German Lower House Begins Debate On EFSF Ratification, And Other European Events

Tyler Durden's picture

Today at 9:00 GMT, Germany is expected to vote on the EFSF in a much anticipated vote. Needless to say, while futures are slowly drifting higher on expectations of a favorable outcome, a negative vote will see the EUR plunge to parity with the USD and kill markets in minutes as it would mean that German politicians pick their careers over rescuing a failed monetary experiment and bailing out pathological big spenders and liars. As the BBC reports, "If more than 19 members of Mrs Merkel's coalition rebel against her, she will have to rely on the support of the centre-left opposition to pass the bill on new powers for the European Financial Stability Facility (EFSF)." And if she does that, we will have a rerun of Angela's ashes.

From BBC:

German Chancellor Angela Merkel faces a major test of her authority, as MPs vote on whether to approve new powers for the EU's main bailout fund.

 

Some of her coalition oppose committing more money to propping up struggling eurozone members such as Greece.

 

In Athens, protesting civil servants have blocked entrances to ministries.

 

The demonstrations come as international inspectors resume talks with Greece to decide whether it has done enough to receive more funds.

 

If more than 19 members of Mrs Merkel's coalition rebel against her, she will have to rely on the support of the centre-left opposition to pass the bill on new powers for the European Financial Stability Facility (EFSF).

 

The BBC's Gavin Hewitt in Berlin says that although the bill is expected to pass by a close margin, Mrs Merkel could emerge weakened, unable to hold her coalition together at a critical moment in the eurozone crisis.

 

Mrs Merkel's Christian Democrats (CDU) and their allies have been pressuring the handful of dissidents to get in line before the vote
at 11:00 (09:00 GMT).

Here is Bloomberg with a summary of all key European events: German lawmakers are set to back an expansion of the euro-area rescue fund’s firepower. Finland wants Europe’s permanent crisis management facility to start a year earlier than first envisaged. Unemployment in Germany likely fell by 8,000 in September, 8:55 a.m. Romania’s central bank will probably leave interest rates unchanged today. The Swiss National Bank will use “all measures” to defend the franc ceiling of 1.20 versus the euro, Vice President Thomas Jordan said. Investors expect the world economy to relapse into a recession, according to a Bloomberg poll.

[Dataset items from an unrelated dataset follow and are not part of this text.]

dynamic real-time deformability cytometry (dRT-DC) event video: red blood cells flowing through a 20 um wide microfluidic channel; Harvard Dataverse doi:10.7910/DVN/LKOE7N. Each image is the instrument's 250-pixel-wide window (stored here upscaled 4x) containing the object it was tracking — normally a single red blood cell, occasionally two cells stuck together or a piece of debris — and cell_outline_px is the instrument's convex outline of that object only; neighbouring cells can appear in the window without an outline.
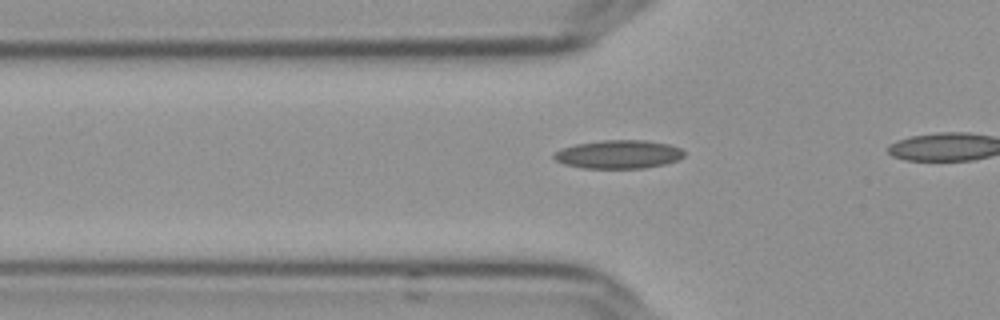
{"species": "Egyptian fruit bat (a non-hibernating species)", "species_latin": "Rousettus aegyptiacus", "temperature_condition": "cold", "stored_images_in_passage": 15, "camera_frame_rate_fps": 3000, "um_per_image_px": 0.085, "frame": {"image": 1, "passage_image": 9, "time_ms": 2.667, "image_size_px": [1000, 320], "cell_outline_px": [[684, 156], [676, 160], [664, 164], [644, 168], [584, 168], [564, 164], [556, 160], [552, 156], [556, 152], [564, 148], [576, 144], [600, 140], [644, 140], [668, 144], [680, 148], [684, 152]], "centroid_in_image_um": [52.58, 13.11], "position_along_channel_um": 73.2, "area_um2": 21.39}}
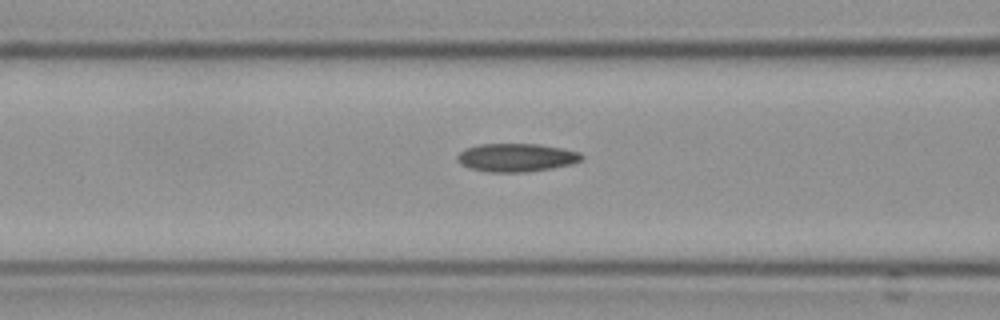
{"frame": {"image": 2, "passage_image": 13, "time_ms": 4.0, "image_size_px": [1000, 320], "cell_outline_px": [[584, 156], [580, 160], [572, 164], [552, 168], [528, 172], [488, 172], [472, 168], [460, 164], [456, 160], [456, 156], [460, 152], [468, 148], [480, 144], [540, 144], [564, 148], [580, 152]], "centroid_in_image_um": [43.92, 13.39], "position_along_channel_um": 122.7, "area_um2": 20.52}}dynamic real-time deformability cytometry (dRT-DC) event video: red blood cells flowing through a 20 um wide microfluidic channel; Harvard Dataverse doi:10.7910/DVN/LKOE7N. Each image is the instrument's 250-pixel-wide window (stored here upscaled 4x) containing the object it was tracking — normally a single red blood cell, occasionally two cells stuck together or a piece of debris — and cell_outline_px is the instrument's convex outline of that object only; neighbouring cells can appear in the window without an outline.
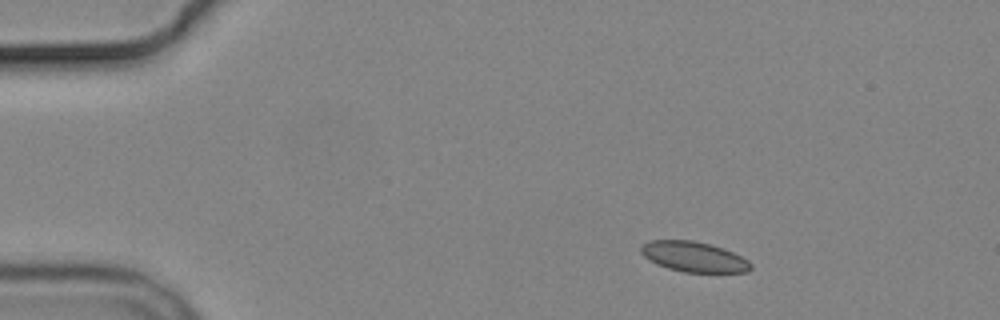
{"species": "common noctule bat (a hibernating species)", "species_latin": "Nyctalus noctula", "temperature_condition": "cold", "stored_images_in_passage": 3, "camera_frame_rate_fps": 3000, "um_per_image_px": 0.085, "animal": {"sex": "male", "body_mass_g": 19.2, "forearm_length_mm": 51.8}, "frame": {"image": 1, "passage_image": 2, "time_ms": 1.333, "image_size_px": [1000, 320], "cell_outline_px": [[752, 268], [748, 272], [684, 272], [668, 268], [648, 260], [640, 252], [640, 244], [648, 240], [692, 240], [712, 244], [724, 248], [748, 260], [752, 264]], "centroid_in_image_um": [58.95, 21.81], "position_along_channel_um": 26.0, "area_um2": 19.54}}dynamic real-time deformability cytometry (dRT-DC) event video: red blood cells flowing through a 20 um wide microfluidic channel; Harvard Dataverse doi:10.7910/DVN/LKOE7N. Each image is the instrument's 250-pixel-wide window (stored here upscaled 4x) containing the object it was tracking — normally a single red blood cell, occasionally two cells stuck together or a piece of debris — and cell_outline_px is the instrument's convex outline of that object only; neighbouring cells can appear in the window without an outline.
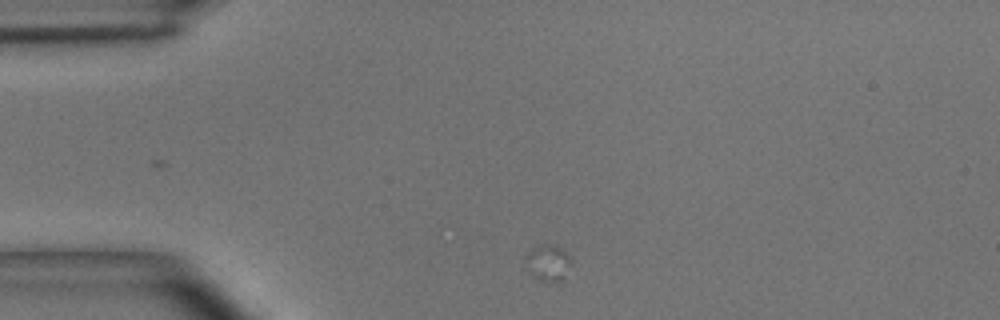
{"species": "common noctule bat (a hibernating species)", "species_latin": "Nyctalus noctula", "temperature_condition": "room temperature", "stored_images_in_passage": 2, "camera_frame_rate_fps": 3000, "um_per_image_px": 0.085, "animal": {"sex": "male", "body_mass_g": 15.6}, "frame": {"image": 1, "passage_image": 1, "time_ms": 0.0, "image_size_px": [1000, 320], "cell_outline_px": [[572, 264], [564, 280], [556, 284], [548, 284], [540, 280], [528, 272], [524, 256], [532, 248], [548, 244], [556, 244], [568, 252]], "centroid_in_image_um": [46.62, 22.38], "position_along_channel_um": 38.4, "area_um2": 10.23}}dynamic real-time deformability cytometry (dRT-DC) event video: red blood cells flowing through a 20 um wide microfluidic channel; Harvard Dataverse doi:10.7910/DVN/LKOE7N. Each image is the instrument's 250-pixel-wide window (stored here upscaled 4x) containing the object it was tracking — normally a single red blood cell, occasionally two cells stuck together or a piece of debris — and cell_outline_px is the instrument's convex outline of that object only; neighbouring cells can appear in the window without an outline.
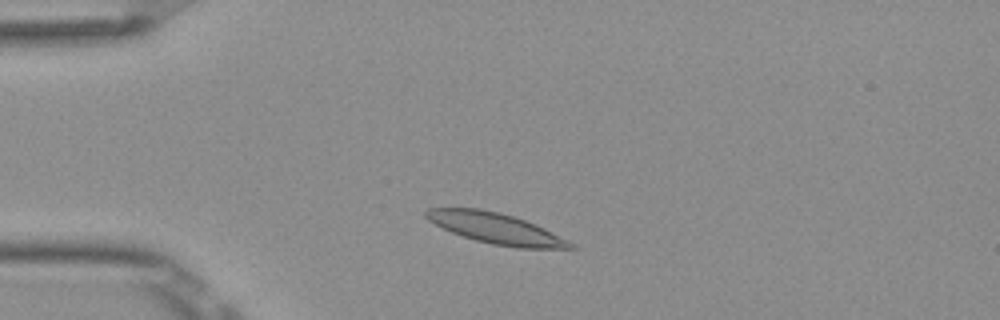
{"species": "Egyptian fruit bat (a non-hibernating species)", "species_latin": "Rousettus aegyptiacus", "temperature_condition": "room temperature", "stored_images_in_passage": 43, "camera_frame_rate_fps": 3000, "um_per_image_px": 0.085, "frame": {"image": 1, "passage_image": 3, "time_ms": 0.667, "image_size_px": [1000, 320], "cell_outline_px": [[576, 248], [516, 248], [492, 244], [476, 240], [452, 232], [428, 220], [424, 216], [424, 212], [428, 208], [480, 208], [500, 212], [536, 224], [568, 240]], "centroid_in_image_um": [42.13, 19.4], "position_along_channel_um": 42.9, "area_um2": 25.55}}
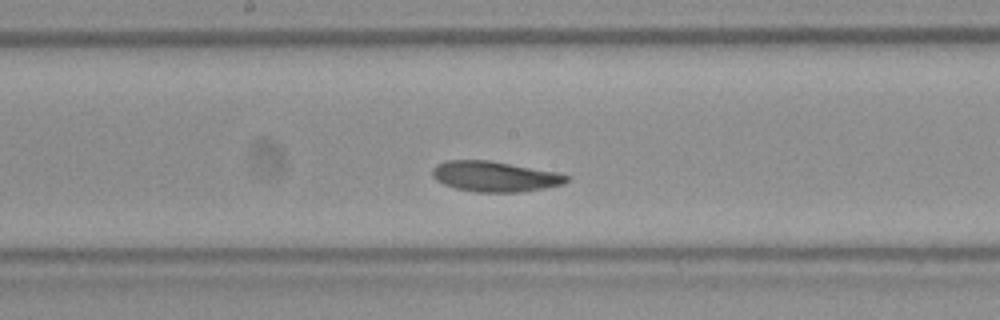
{"frame": {"image": 2, "passage_image": 18, "time_ms": 5.667, "image_size_px": [1000, 320], "cell_outline_px": [[568, 180], [564, 184], [544, 188], [520, 192], [476, 192], [456, 188], [444, 184], [436, 180], [432, 176], [432, 168], [436, 164], [448, 160], [488, 160], [556, 172], [568, 176]], "centroid_in_image_um": [42.02, 15.0], "position_along_channel_um": 206.2, "area_um2": 23.64}}
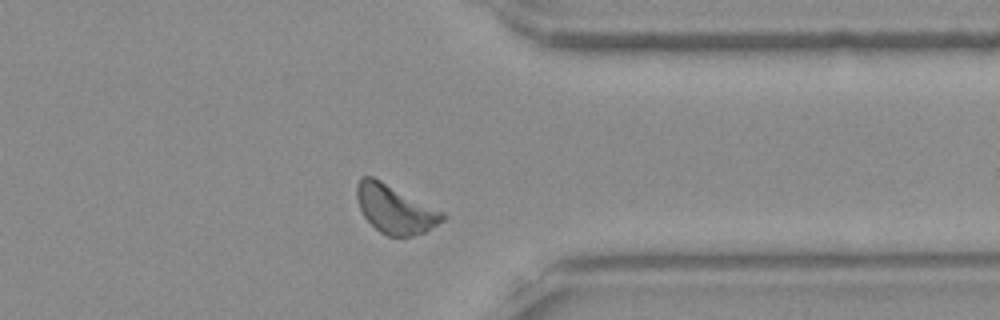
{"frame": {"image": 3, "passage_image": 32, "time_ms": 10.333, "image_size_px": [1000, 320], "cell_outline_px": [[448, 216], [444, 220], [424, 232], [412, 236], [388, 236], [380, 232], [364, 216], [356, 200], [356, 184], [360, 176], [372, 176], [444, 212]], "centroid_in_image_um": [33.56, 17.76], "position_along_channel_um": 377.8, "area_um2": 24.04}, "authors_computed_cell_mechanics": {"area_um2": 23.6402, "velocity_mm_per_s": 3.7957, "shape_relaxation_time_tau1_ms": 7.9749, "shape_relaxation_time_tau2_ms": 6.4764, "deformation_change_tau1": 0.1913, "deformation_change_tau2": 0.1127}}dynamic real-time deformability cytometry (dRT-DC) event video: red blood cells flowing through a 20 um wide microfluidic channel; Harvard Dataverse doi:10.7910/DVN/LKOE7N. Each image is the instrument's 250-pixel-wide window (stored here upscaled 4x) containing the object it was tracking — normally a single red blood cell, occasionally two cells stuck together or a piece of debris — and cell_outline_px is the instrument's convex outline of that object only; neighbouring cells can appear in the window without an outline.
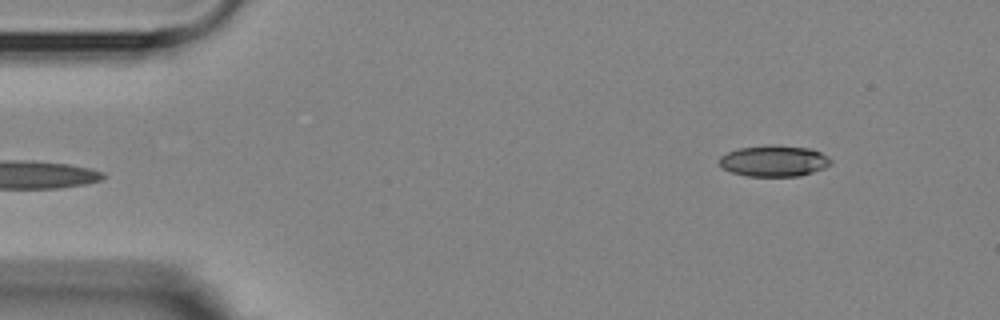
{"species": "Egyptian fruit bat (a non-hibernating species)", "species_latin": "Rousettus aegyptiacus", "temperature_condition": "room temperature", "stored_images_in_passage": 3, "camera_frame_rate_fps": 3000, "um_per_image_px": 0.085, "animal": {"sex": "female"}, "frame": {"image": 1, "passage_image": 1, "time_ms": 0.0, "image_size_px": [1000, 320], "cell_outline_px": [[832, 164], [824, 168], [800, 176], [748, 176], [732, 172], [724, 168], [720, 164], [720, 156], [728, 152], [740, 148], [768, 144], [772, 144], [812, 148], [828, 156], [832, 160]], "centroid_in_image_um": [65.83, 13.66], "position_along_channel_um": 19.2, "area_um2": 20.35}}
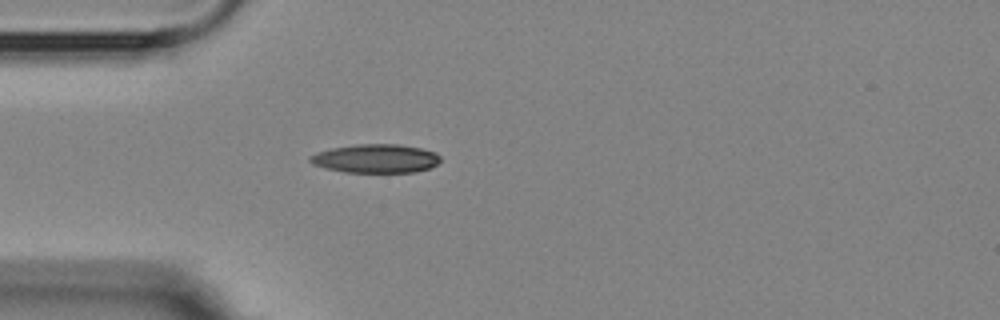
{"frame": {"image": 2, "passage_image": 3, "time_ms": 3.0, "image_size_px": [1000, 320], "cell_outline_px": [[440, 160], [432, 168], [416, 172], [344, 172], [312, 164], [308, 160], [308, 156], [316, 152], [332, 148], [356, 144], [400, 144], [420, 148], [436, 152], [440, 156]], "centroid_in_image_um": [31.95, 13.47], "position_along_channel_um": 53.1, "area_um2": 21.91}}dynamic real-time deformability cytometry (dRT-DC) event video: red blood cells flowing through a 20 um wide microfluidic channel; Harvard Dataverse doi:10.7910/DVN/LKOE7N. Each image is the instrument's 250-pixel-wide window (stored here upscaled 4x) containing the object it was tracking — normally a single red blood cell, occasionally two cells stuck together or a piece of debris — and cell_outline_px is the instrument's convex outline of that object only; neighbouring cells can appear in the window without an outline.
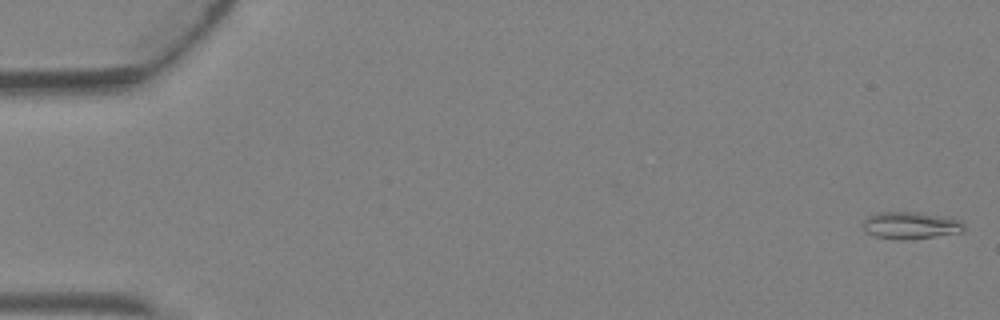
{"species": "Egyptian fruit bat (a non-hibernating species)", "species_latin": "Rousettus aegyptiacus", "temperature_condition": "warm", "stored_images_in_passage": 5, "camera_frame_rate_fps": 3000, "um_per_image_px": 0.085, "animal": {"sex": "female"}, "frame": {"image": 1, "passage_image": 1, "time_ms": 0.0, "image_size_px": [1000, 320], "cell_outline_px": [[964, 232], [912, 240], [900, 240], [872, 236], [864, 232], [860, 224], [868, 216], [876, 212], [920, 212], [952, 216], [960, 220], [964, 224]], "centroid_in_image_um": [77.4, 19.16], "position_along_channel_um": 7.6, "area_um2": 16.76}}
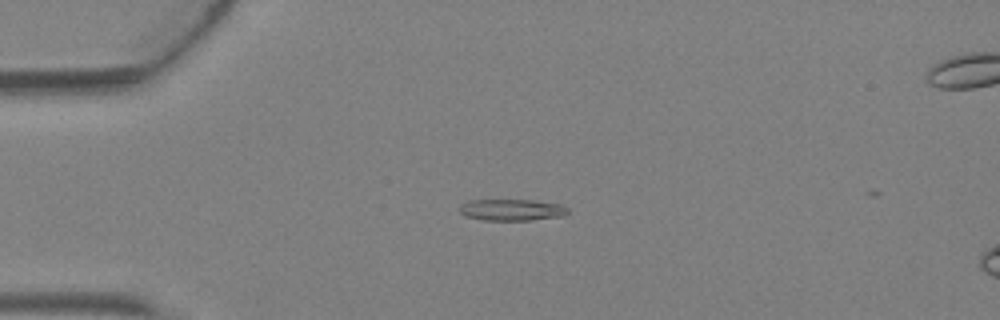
{"frame": {"image": 2, "passage_image": 4, "time_ms": 1.0, "image_size_px": [1000, 320], "cell_outline_px": [[568, 212], [564, 216], [532, 220], [484, 220], [464, 216], [460, 212], [460, 204], [468, 200], [532, 200], [560, 204], [568, 208]], "centroid_in_image_um": [43.49, 17.84], "position_along_channel_um": 41.5, "area_um2": 13.64}}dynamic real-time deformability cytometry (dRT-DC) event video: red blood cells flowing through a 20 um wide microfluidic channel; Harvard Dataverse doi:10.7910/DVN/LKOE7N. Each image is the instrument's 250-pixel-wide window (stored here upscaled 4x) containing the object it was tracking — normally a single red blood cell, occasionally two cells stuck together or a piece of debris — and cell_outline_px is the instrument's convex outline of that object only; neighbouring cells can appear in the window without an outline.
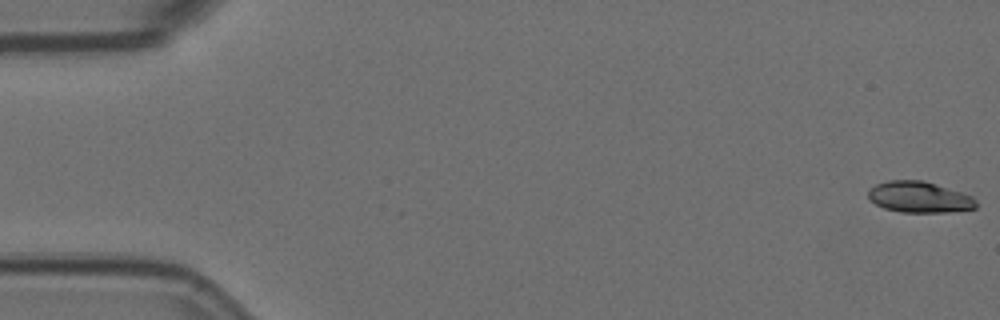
{"species": "Egyptian fruit bat (a non-hibernating species)", "species_latin": "Rousettus aegyptiacus", "temperature_condition": "room temperature", "stored_images_in_passage": 57, "camera_frame_rate_fps": 3000, "um_per_image_px": 0.085, "animal": {"sex": "female"}, "frame": {"image": 1, "passage_image": 1, "time_ms": 0.0, "image_size_px": [1000, 320], "cell_outline_px": [[976, 208], [948, 212], [900, 212], [884, 208], [868, 200], [868, 188], [876, 184], [888, 180], [924, 180], [964, 192], [972, 196], [976, 200]], "centroid_in_image_um": [78.13, 16.74], "position_along_channel_um": 6.9, "area_um2": 19.83}}
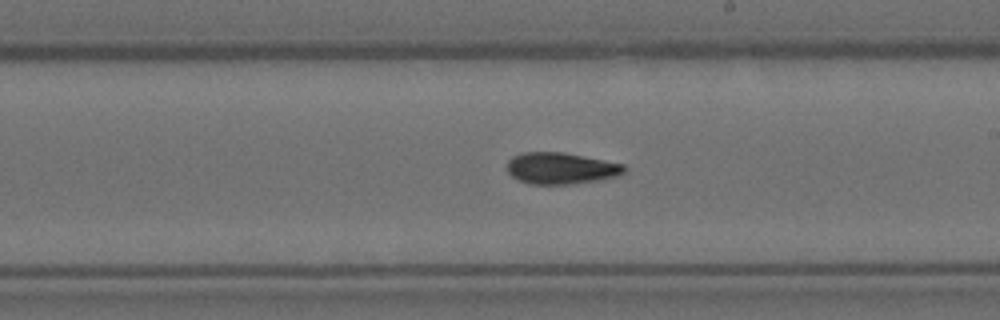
{"frame": {"image": 2, "passage_image": 33, "time_ms": 10.667, "image_size_px": [1000, 320], "cell_outline_px": [[628, 168], [620, 176], [600, 180], [572, 184], [528, 184], [516, 180], [508, 172], [508, 160], [512, 156], [520, 152], [560, 152], [624, 164]], "centroid_in_image_um": [47.67, 14.32], "position_along_channel_um": 241.3, "area_um2": 21.68}}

  • ECONOMICS: Spanish CPI, 8 a.m. ECB’s Nowotny, 9:15 a.m. U.K. money sup- ply, 9:30 a.m. Euro-zone economic confidence, 10 a.m.
  • COMPANIES: The London Metal Exchange said it got more than 10 “expressions of interest” and may recommend a bid to shareholders as early as March.
  • GOVERNMENT: EU leaders start two-day meeting with officials from eastern Europe. Italian and Spanish financial market regulators extended temporary bans on short selling of financial shares. Norway’s central bank will force lenders to wean themselves off its deposit facility in an effort to spur interbank lending.
  • MARKETS: The price of options to protect against losses on equities from China to India and Brazil has surged to its highest since 2009 relative to U.S. contracts. (All times are in local time for London.)